Deprived areas of the UK will be given tens of millions of pounds each from a fund Keir Starmer hopes will help Labour tackle the Reform UK threat.
The prime minister will launch the regeneration initiative today, gambling that an updated version of the Tory “levelling up” strategy will address anger about Britain's broken communities.
He will say the money will help “get rid of the boarded-up shops, shuttered youth clubs and crumbling parks that have become symbols of a system that stopped listening”.
More than 300 areas across the country will each be given the cash to patch up derelict shops, pubs and libraries, as well as new powers to decide which businesses can set up on their high streets. The new fund forms a central plank of Labour's policy response to the rise of Reform, which the prime minister believes is thriving in part because of voters' discontent at the poor state of their local communities.

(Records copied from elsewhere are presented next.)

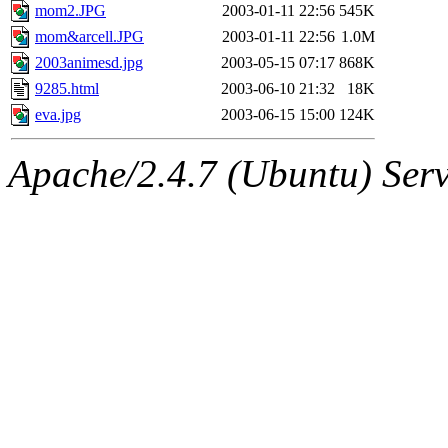
mom2.JPG
2003-01-11 22:56
545K
mom&arcell.JPG
2003-01-11 22:56
1.0M
2003animesd.jpg
2003-05-15 07:17
868K
9285.html
2003-06-10 21:32
18K
eva.jpg
2003-06-15 15:00
124K
Apache/2.4.7 (Ubuntu) Serve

It also forms part of Starmer's own fightback against his internal and external critics - including the Manchester mayor, Andy Burnham - who accuse him of failing to do enough to stop Nigel Farage's party establishing a 10-point lead in the polls.

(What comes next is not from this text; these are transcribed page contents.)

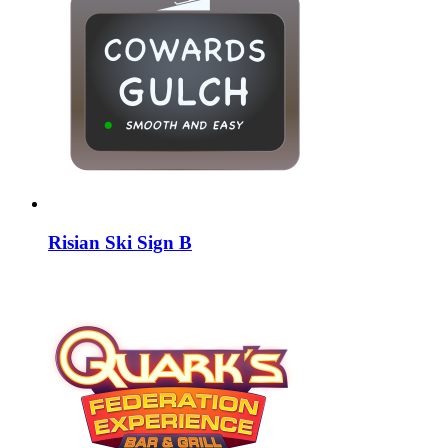
Risian Ski Sign B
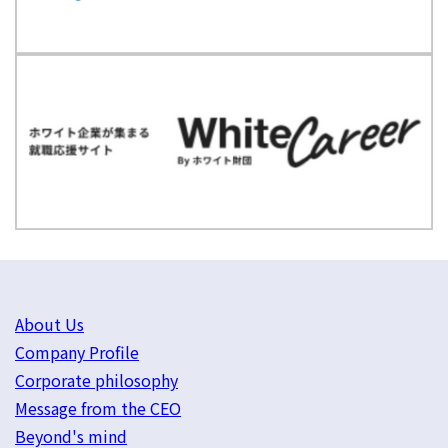
About Us
Company Profile
Corporate philosophy
Message from the CEO
Beyond's mind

The prime minister said: “As a nation we have so much that unites us, but we are also a country of a thousand neighbourhoods, where our sense of pride depends on what we can see from our doorstep.
“I know people are proud of their area, which is why they are so desperate to look after what they love, and to get rid of the boarded-up shops, shuttered youth clubs and crumbling parks that have become symbols of a system that stopped listening.